Serological response to influenza vaccine after hematopoetic stem cell transplantation

YALÇIN Ş., Kondolot M., Albayrak N., Altas A. B., Karacan Y., Kuskonmaz B. B., ...More

ANNALS OF HEMATOLOGY, vol.89, no.9, pp.913-918, 2010 (SCI-Expanded) identifier identifier identifier

  • Publication Type: Article / Article
  • Volume: 89 Issue: 9
  • Publication Date: 2010
  • Doi Number: 10.1007/s00277-009-0897-1
  • Journal Indexes: Science Citation Index Expanded (SCI-EXPANDED), Scopus
  • Page Numbers: pp.913-918
  • Hacettepe University Affiliated: Yes


Vaccination is the best strategy to prevent influenza infection that is a potential cause of morbidity and mortality in immunosuppressed patients. Here, we evaluated the factors that may affect serological response to influenza vaccine in patients who have undergone hematopoetic stem cell transplantation (HSCT). Sixty-one HSCT recipients were included in the study during the 2007-2008 influenza season.
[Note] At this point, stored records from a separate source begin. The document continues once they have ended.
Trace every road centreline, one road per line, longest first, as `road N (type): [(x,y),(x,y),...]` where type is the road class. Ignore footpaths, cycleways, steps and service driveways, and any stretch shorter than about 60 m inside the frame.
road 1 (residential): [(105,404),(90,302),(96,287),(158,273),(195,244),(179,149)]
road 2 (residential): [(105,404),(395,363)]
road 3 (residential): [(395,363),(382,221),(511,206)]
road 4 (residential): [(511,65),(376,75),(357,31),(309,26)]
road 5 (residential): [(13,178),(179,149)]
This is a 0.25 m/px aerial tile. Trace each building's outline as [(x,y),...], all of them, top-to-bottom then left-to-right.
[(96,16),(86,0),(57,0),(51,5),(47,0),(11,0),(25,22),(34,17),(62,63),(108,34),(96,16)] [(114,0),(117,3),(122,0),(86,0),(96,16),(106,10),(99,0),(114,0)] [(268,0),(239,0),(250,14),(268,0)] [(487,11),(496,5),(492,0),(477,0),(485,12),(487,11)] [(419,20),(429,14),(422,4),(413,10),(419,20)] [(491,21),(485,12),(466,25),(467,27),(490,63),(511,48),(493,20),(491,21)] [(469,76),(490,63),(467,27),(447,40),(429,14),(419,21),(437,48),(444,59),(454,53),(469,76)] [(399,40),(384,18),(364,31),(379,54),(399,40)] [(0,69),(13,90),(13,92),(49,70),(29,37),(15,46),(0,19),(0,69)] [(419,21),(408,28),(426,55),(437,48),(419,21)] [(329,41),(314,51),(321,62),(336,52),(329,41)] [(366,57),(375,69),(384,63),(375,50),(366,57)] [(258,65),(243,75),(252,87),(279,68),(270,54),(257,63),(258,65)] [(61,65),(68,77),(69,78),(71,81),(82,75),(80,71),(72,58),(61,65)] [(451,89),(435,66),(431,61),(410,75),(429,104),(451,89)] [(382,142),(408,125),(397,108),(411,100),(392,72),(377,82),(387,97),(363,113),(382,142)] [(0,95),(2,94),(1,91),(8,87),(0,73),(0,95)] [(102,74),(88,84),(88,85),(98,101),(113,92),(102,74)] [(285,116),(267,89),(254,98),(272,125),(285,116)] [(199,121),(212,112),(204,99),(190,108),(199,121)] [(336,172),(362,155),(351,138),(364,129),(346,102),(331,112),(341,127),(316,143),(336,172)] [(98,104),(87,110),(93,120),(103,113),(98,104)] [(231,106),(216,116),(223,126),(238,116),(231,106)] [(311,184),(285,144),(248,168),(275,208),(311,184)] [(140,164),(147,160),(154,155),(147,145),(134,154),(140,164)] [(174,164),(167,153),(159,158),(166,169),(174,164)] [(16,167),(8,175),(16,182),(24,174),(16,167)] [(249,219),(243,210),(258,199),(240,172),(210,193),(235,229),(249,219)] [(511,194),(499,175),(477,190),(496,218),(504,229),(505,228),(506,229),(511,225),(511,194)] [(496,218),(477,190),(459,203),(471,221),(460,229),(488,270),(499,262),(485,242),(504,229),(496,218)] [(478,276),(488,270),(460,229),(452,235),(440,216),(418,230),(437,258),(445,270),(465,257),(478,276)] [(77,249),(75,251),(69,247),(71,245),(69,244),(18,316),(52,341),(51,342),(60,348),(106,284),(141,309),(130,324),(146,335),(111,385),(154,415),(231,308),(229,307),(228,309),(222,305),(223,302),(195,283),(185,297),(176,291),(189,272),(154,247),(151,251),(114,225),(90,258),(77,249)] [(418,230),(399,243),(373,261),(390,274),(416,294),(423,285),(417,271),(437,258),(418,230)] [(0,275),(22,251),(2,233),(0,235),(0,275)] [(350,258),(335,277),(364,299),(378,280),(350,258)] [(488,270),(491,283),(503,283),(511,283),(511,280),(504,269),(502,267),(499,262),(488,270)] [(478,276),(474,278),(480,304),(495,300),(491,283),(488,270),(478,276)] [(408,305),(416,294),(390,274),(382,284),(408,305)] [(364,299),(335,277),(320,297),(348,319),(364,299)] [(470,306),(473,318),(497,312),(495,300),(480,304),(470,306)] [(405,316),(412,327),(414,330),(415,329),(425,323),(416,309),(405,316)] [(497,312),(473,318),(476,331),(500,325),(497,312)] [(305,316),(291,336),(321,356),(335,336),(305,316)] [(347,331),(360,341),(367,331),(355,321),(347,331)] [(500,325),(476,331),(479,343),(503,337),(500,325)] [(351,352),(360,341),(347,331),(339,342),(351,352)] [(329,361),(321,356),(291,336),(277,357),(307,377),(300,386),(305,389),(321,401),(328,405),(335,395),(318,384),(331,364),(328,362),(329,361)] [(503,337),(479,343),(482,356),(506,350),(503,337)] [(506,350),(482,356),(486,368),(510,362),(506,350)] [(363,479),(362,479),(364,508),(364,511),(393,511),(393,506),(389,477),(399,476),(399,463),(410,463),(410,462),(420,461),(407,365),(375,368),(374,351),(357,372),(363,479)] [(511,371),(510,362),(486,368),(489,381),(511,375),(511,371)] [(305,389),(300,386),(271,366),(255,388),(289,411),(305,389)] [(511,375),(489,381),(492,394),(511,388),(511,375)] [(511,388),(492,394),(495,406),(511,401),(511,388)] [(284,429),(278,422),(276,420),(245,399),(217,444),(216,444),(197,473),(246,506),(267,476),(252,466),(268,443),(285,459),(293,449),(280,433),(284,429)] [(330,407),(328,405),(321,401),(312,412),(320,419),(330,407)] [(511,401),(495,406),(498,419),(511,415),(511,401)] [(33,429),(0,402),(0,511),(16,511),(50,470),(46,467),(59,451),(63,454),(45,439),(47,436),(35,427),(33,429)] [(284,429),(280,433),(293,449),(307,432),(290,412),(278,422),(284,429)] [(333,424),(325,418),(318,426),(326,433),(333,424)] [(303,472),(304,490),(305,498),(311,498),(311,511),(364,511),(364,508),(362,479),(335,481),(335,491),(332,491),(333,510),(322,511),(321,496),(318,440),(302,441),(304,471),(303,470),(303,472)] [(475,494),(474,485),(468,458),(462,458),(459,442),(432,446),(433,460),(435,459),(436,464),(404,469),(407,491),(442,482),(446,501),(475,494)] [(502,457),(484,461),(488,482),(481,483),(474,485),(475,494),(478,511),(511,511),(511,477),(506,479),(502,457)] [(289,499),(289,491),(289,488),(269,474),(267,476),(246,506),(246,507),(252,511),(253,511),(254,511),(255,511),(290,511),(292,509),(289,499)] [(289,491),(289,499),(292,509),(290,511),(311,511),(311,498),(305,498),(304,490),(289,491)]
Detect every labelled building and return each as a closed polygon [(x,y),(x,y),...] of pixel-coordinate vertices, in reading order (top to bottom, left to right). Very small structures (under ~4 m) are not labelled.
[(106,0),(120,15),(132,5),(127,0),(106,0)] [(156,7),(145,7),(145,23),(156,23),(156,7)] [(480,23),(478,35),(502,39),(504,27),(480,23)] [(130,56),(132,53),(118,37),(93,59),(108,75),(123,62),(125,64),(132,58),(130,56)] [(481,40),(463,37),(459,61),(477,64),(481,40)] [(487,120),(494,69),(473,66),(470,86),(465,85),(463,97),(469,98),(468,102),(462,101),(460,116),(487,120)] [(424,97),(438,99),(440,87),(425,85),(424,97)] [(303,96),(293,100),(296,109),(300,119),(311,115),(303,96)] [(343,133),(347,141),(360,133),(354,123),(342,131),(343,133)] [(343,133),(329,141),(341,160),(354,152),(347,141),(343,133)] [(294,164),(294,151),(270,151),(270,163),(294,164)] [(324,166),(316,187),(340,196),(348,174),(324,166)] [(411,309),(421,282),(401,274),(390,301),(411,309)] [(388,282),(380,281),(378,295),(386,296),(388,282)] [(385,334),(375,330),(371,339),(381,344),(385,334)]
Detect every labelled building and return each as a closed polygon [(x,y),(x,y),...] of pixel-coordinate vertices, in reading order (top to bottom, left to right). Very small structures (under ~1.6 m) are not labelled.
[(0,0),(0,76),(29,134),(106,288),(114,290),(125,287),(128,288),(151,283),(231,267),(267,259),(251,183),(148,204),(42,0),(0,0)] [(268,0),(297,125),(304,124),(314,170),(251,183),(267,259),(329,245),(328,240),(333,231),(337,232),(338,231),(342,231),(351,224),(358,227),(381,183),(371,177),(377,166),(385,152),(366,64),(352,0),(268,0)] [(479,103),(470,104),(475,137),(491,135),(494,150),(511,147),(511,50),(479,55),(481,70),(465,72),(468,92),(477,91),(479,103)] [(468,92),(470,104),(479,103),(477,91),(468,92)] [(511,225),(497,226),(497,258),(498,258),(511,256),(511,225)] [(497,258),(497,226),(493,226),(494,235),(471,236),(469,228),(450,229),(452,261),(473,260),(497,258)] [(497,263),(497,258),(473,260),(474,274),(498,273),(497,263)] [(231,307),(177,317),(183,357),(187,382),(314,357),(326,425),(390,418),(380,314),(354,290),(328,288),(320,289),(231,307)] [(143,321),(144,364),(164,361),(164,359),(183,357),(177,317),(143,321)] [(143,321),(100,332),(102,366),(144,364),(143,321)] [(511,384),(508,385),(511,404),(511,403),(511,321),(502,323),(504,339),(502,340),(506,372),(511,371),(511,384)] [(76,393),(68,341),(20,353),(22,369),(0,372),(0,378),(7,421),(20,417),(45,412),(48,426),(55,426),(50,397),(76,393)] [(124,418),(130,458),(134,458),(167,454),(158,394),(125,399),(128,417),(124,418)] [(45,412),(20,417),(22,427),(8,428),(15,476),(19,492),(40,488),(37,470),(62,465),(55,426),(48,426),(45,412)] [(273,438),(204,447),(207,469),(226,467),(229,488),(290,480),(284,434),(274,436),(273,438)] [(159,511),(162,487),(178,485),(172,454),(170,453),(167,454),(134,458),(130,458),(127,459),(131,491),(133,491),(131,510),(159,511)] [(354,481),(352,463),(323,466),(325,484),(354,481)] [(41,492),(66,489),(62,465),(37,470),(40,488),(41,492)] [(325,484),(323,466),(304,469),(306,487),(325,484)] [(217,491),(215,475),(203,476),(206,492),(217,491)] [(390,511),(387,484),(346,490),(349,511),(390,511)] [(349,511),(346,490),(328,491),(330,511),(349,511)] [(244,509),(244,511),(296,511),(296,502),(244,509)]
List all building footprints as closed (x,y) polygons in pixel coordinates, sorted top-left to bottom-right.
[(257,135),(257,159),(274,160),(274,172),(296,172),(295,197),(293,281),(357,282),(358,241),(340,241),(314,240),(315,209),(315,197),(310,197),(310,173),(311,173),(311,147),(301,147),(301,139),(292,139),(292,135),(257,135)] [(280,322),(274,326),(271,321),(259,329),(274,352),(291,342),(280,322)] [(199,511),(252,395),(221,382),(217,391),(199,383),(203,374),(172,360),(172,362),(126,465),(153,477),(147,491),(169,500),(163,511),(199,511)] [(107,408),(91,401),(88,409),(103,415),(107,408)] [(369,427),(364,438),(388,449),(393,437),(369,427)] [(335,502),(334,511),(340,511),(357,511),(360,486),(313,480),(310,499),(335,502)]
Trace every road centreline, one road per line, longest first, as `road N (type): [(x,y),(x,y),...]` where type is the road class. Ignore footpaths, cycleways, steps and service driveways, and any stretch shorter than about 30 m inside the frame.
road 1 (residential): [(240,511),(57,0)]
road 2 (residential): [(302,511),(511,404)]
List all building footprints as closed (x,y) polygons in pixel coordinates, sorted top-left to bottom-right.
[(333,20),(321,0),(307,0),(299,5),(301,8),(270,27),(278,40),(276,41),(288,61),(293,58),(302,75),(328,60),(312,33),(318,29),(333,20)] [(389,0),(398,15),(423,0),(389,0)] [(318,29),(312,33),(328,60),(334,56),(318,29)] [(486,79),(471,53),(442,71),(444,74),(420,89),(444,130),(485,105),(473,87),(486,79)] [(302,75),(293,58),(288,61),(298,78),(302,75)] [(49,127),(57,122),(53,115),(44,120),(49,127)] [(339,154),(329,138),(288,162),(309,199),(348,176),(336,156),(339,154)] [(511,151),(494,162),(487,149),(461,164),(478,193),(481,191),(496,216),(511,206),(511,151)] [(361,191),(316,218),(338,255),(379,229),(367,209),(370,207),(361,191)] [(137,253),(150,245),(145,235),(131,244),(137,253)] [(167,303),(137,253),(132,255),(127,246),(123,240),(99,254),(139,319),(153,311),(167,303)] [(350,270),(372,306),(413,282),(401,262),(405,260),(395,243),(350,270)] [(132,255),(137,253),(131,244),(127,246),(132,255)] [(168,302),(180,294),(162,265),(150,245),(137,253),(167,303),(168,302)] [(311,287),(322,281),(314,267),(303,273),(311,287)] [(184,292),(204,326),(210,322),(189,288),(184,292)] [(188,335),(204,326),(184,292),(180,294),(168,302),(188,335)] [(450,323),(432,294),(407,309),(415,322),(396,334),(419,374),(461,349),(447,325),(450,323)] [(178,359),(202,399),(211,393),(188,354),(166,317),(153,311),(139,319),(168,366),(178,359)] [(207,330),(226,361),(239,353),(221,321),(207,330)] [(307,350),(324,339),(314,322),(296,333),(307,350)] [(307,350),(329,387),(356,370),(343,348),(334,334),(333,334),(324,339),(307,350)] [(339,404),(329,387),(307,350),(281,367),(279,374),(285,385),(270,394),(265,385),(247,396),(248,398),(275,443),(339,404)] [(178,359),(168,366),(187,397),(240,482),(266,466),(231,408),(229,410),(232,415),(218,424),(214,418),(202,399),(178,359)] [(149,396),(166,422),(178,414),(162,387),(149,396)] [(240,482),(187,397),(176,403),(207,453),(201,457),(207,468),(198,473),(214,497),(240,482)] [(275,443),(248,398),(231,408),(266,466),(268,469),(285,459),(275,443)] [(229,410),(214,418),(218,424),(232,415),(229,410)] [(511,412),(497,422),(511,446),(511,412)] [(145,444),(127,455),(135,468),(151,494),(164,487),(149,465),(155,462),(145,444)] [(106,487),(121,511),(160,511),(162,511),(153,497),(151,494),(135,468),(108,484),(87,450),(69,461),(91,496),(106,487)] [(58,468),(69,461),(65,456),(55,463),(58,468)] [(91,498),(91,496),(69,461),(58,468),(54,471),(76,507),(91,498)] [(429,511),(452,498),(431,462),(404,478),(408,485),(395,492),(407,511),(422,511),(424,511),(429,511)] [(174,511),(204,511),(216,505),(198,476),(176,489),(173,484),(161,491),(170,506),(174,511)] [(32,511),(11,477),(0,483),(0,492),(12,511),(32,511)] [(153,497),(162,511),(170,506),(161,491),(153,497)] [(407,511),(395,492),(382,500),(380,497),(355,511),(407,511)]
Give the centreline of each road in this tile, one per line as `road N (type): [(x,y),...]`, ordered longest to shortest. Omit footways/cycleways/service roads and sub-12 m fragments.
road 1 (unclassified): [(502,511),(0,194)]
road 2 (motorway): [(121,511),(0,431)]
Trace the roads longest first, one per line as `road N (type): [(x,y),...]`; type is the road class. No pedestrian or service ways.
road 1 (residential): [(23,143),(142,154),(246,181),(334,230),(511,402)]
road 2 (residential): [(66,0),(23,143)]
Serum samples prior to vaccination and 6-10 weeks after vaccination were collected. Samples were assayed for antibodies to influenza virus A/H1N1, A/H3N2, and B strains by hemagglutination-inhibition assay. The patients were followed in terms of clinical symptoms up to the next influenza season and for adverse effects within a month after vaccination. Overall, pre-vaccine seroprotection rate against all vaccine antigens (A/H1N1, A/H3N2, and B antigens) was 45.1%, post-vaccine seroprotection rate 91% and seroconversion rate was 28.3%. Seroconversion rates were found to be low against B in patients who were vaccinated in the late influenza season (p = 0.018; respectively). Five patients (10.9%) had no immune response against H1N1. Adverse events were reported in 19.6% (n = 9/46) of the patients. In conclusion, the patients should be vaccinated as early as possible in the influenza season, before they are exposed to the virus.